----- Information supplied -----
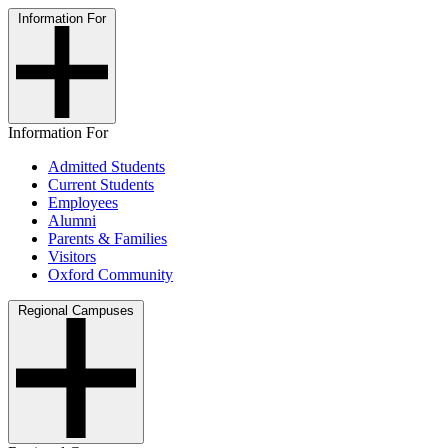
Information For
Information For
Admitted Students
Current Students
Employees
Alumni
Parents & Families
Visitors
Oxford Community
Regional Campuses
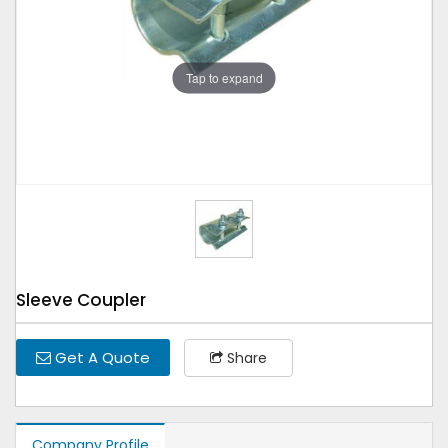
Tap to expand
Sleeve Coupler
Get A Quote
Share
Company Profile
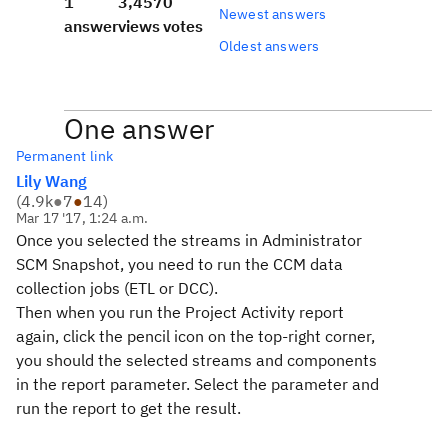
1
3,457
0
Newest answers
answer
views
votes
Oldest answers
One answer
Permanent link
Lily Wang
(
4.9k
●
7
●
14
)
Mar 17 '17, 1:24 a.m.
Once you selected the streams in Administrator
SCM Snapshot, you need to run the CCM data
collection jobs (ETL or DCC).
Then when you run the Project Activity report
again, click the pencil icon on the top-right corner,
you should the selected streams and components
in the report parameter. Select the parameter and
run the report to get the result.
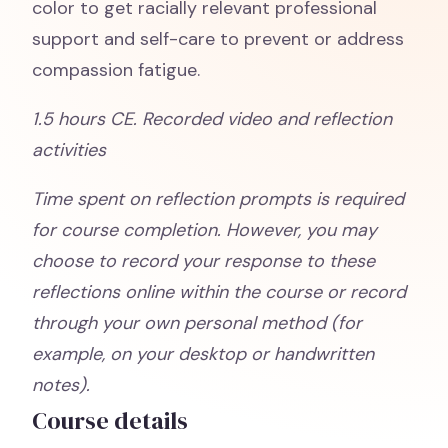
color to get racially relevant professional
support and self-care to prevent or address
compassion fatigue.
1.5 hours CE. Recorded video and reflection
activities
Time spent on reflection prompts is required
for course completion. However, you may
choose to record your response to these
reflections online within the course or record
through your own personal method (for
example, on your desktop or handwritten
notes).
Course details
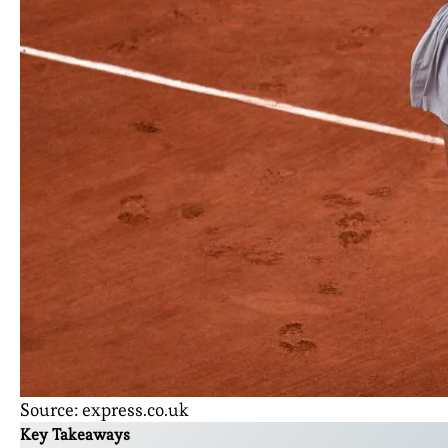
Source: express.co.uk
Key Takeaways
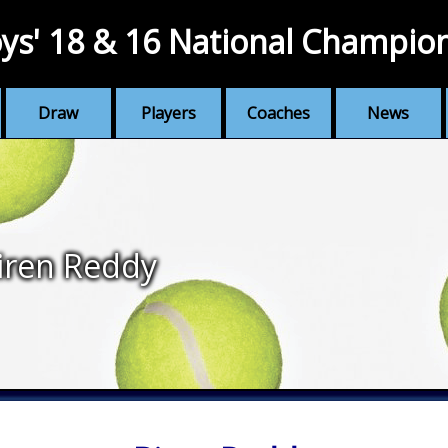
ys' 18 & 16 National Champio
Draw
Players
Coaches
News
iren Reddy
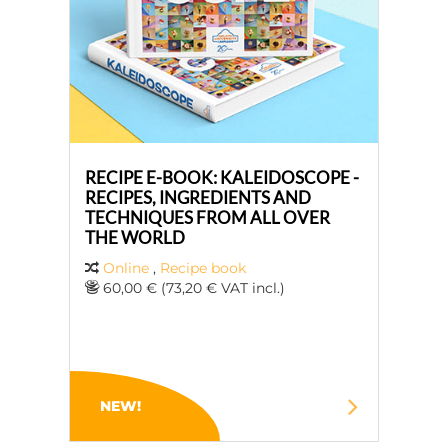
RECIPE E-BOOK: KALEIDOSCOPE -
RECIPES, INGREDIENTS AND
TECHNIQUES FROM ALL OVER
THE WORLD
Online
,
Recipe book
60,00 € (73,20 € VAT incl.)
NEW!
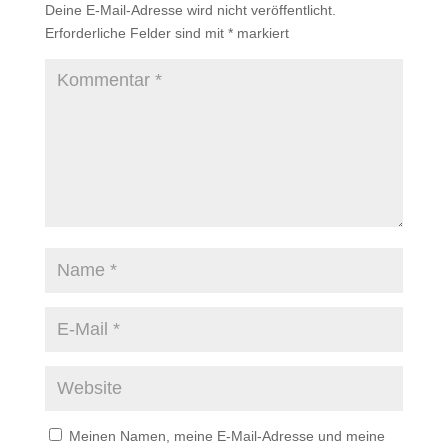
Deine E-Mail-Adresse wird nicht veröffentlicht.
Erforderliche Felder sind mit
*
markiert
Meinen Namen, meine E-Mail-Adresse und meine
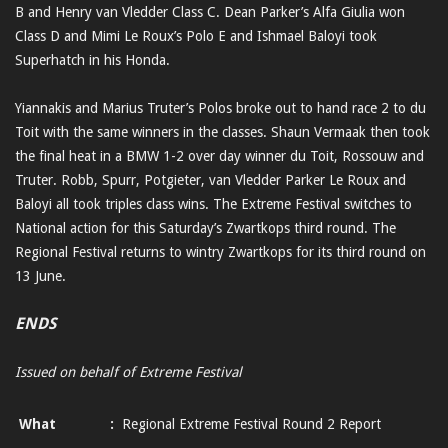
B and Henry van Vledder Class C. Dean Parker’s Alfa Giulia won
Class D and Mimi Le Roux’s Polo E and Ishmael Baloyi took
Superhatch in his Honda.
Yiannakis and Marius Truter’s Polos broke out to hand race 2 to du
Toit with the same winners in the classes. Shaun Vermaak then took
the final heat in a BMW 1-2 over day winner du Toit, Rossouw and
Truter. Robb, Spurr, Potgieter, van Vledder Parker Le Roux and
Baloyi all took triples class wins. The Extreme Festival switches to
National action for this Saturday’s Zwartkops third round. The
Regional Festival returns to wintry Zwartkops for its third round on
13 June.
ENDS
Issued on behalf of Extreme Festival
What
:
Regional Extreme Festival Round 2 Report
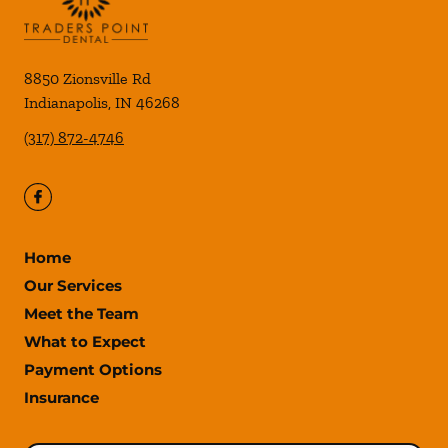
8850 Zionsville Rd
Indianapolis
,
IN
46268
(317) 872-4746
Home
Our Services
Meet the Team
What to Expect
Payment Options
Insurance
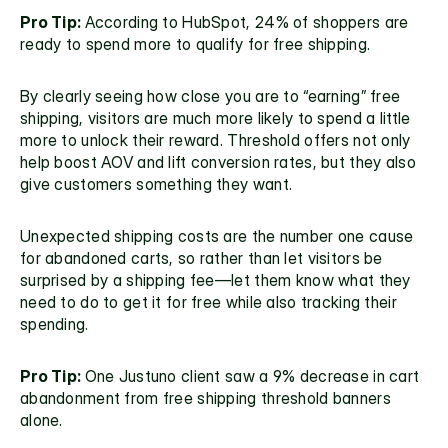
Pro Tip: 
According to HubSpot, 24% of shoppers are 
ready to spend more to qualify for free shipping.
By clearly seeing how close you are to “earning” free 
shipping, visitors are much more likely to spend a little 
more to unlock their reward. Threshold offers not only 
help boost AOV and lift conversion rates, but they also 
give customers something they want.
Unexpected shipping costs are the number one cause 
for abandoned carts, so rather than let visitors be 
surprised by a shipping fee—let them know what they 
need to do to get it for free while also tracking their 
spending.
Pro Tip: 
One Justuno client saw a 9% decrease in cart 
abandonment from free shipping threshold banners 
alone.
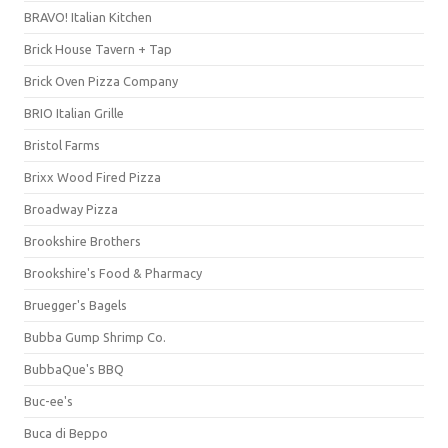
BRAVO! Italian Kitchen
Brick House Tavern + Tap
Brick Oven Pizza Company
BRIO Italian Grille
Bristol Farms
Brixx Wood Fired Pizza
Broadway Pizza
Brookshire Brothers
Brookshire's Food & Pharmacy
Bruegger's Bagels
Bubba Gump Shrimp Co.
BubbaQue's BBQ
Buc-ee's
Buca di Beppo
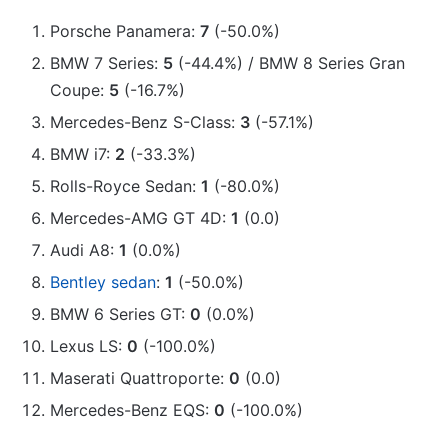
Porsche Panamera:
7
(-50.0%)
BMW 7 Series:
5
(-44.4%) / BMW 8 Series Gran
Coupe:
5
(-16.7%)
Mercedes-Benz S-Class:
3
(-57.1%)
BMW i7:
2
(-33.3%)
Rolls-Royce Sedan:
1
(-80.0%)
Mercedes-AMG GT 4D:
1
(0.0)
Audi A8:
1
(0.0%)
Bentley sedan
:
1
(-50.0%)
BMW 6 Series GT:
0
(0.0%)
Lexus LS:
0
(-100.0%)
Maserati Quattroporte:
0
(0.0)
Mercedes-Benz EQS:
0
(-100.0%)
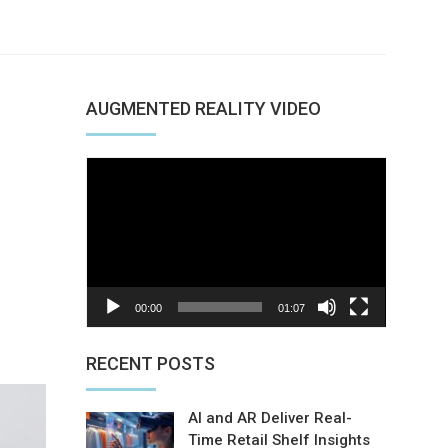
AUGMENTED REALITY VIDEO
Video
Player
00:00
01:07
nterest
RECENT POSTS
AI and AR Deliver Real-
Time Retail Shelf Insights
-----
[Task objective]: Copy every line where the word "Baloyi" is present in the entries above.

[Task result]:
Class D and Mimi Le Roux’s Polo E and Ishmael Baloyi took
Baloyi all took triples class wins. The Extreme Festival switches to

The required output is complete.